Required tasks:
**A)** In the article on Espressif's Thread Border Router kit, which organization certified the ESP Thread BR solution?
**B)** Write the next few paragraphs of the article on Espressif's Thread Border Router kit, picking up after its final sentence.

Text for analysis:
=-=-=
Espressif Launches a Kit to Turn Its ESP32 Modules Into Certified Thread Border Routers for Matter

New software development kit comes alongside a low-cost hardware platform for Thread routing experimentation.

Espressif has officially launched a software stack and hardware development kit which turns its ESP32 range of microcontrollers into Thread Border Routers for Matter smart home networks — complete with official certification from the Thread Group.

"We are glad to announce that the Espressif Thread Border Router (ESP Thread BR) solution has received certification from the Thread Group," Espressif's Shu Chen said of the launch, "and the accompanying development kit has now been officially released. [The] ESP Thread BR solution is based on the combination of Espressif’s Wi-Fi and 802.15.4 SoCs [Systems on Chips], built on the ESP-IDF and open-source OpenThread stack."
=-=-=
Information supplied:
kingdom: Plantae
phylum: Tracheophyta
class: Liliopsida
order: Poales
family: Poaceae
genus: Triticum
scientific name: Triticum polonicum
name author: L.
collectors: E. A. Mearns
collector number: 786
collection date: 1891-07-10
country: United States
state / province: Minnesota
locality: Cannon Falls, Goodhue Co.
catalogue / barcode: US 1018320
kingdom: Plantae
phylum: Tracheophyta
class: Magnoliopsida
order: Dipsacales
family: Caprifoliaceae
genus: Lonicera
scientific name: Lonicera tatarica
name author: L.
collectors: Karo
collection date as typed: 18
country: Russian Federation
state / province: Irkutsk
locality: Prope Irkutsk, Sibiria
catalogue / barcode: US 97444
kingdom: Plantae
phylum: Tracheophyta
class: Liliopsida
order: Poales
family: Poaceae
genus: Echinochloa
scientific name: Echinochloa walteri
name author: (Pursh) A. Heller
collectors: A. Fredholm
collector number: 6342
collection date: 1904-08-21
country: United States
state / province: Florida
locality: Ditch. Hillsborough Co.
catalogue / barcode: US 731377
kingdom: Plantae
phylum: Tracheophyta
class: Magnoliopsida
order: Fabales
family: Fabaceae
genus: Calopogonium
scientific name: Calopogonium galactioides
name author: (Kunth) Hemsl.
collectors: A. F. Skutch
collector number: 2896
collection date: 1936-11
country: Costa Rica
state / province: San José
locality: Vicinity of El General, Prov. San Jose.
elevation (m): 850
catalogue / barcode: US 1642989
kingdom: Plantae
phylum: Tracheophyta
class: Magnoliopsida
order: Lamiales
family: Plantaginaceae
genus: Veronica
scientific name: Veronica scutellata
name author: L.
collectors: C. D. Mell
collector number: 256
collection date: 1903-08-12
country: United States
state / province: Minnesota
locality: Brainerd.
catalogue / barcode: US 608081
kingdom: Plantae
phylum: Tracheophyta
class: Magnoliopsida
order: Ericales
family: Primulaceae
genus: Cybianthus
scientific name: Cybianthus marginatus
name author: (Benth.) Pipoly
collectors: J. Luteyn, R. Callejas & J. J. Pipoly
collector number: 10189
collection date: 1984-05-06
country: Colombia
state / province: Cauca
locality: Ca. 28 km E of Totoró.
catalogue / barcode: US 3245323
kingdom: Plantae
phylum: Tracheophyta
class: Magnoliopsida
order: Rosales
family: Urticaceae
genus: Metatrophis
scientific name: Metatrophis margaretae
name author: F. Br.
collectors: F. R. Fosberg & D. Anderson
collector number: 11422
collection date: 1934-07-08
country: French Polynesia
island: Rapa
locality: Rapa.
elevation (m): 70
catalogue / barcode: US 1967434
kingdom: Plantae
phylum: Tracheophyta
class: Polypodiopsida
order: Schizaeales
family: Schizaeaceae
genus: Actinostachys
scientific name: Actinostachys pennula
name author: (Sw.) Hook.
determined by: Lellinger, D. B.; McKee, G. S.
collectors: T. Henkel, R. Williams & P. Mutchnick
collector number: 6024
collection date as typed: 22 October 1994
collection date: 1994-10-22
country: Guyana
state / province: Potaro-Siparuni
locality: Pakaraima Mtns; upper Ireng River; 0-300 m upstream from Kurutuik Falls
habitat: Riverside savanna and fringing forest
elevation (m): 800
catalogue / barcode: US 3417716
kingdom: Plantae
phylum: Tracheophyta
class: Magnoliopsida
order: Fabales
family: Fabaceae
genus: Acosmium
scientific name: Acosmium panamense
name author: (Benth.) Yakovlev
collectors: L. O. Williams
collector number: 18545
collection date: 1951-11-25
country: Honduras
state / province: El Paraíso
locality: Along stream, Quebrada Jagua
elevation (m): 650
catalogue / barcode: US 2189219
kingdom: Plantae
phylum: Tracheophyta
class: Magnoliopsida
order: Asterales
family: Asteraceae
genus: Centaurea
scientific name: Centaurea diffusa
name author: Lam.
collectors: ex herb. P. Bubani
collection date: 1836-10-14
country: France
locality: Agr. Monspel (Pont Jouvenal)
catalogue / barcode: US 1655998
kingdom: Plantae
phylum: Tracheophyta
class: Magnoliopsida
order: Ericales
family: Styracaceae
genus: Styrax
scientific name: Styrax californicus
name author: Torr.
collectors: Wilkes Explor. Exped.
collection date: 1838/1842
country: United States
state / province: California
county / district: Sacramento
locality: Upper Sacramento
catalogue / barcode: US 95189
=-=-=
Answer set:
**A)** The Thread Group

**B)**
The Thread Border Router is designed, as the name implies, to serve as a router at the border between low-power IEEE 802.15.4-based Thread and high-performance IEEE 802.11-based Wi-Fi networks. Previously, one of the most popular approaches for building a Thread Border Router is to use the OpenThread stack atop a POSIX-compliant operating system like Linux — requiring a device with enough memory and processing power.

Espressif's approach, though, builds atop the company's own ESP-IDF framework and uses embedded-friendly integrated components to drop the requirements low enough to perform perfectly well on the company's ESP32, ESP32-C, and ESP32-S families of 32-bit microcontrollers working in partnership with the ESP32-H. "In [our] solution, the Host Wi-Fi SoC operates the Espressif Thread BR and OpenThread Core stack," Chen explains, "while the [ESP32-H] 802.15.4 SoC runs the OpenThread RCP (Radio Co-Processor). Communication between the two is established through the Spinel protocol."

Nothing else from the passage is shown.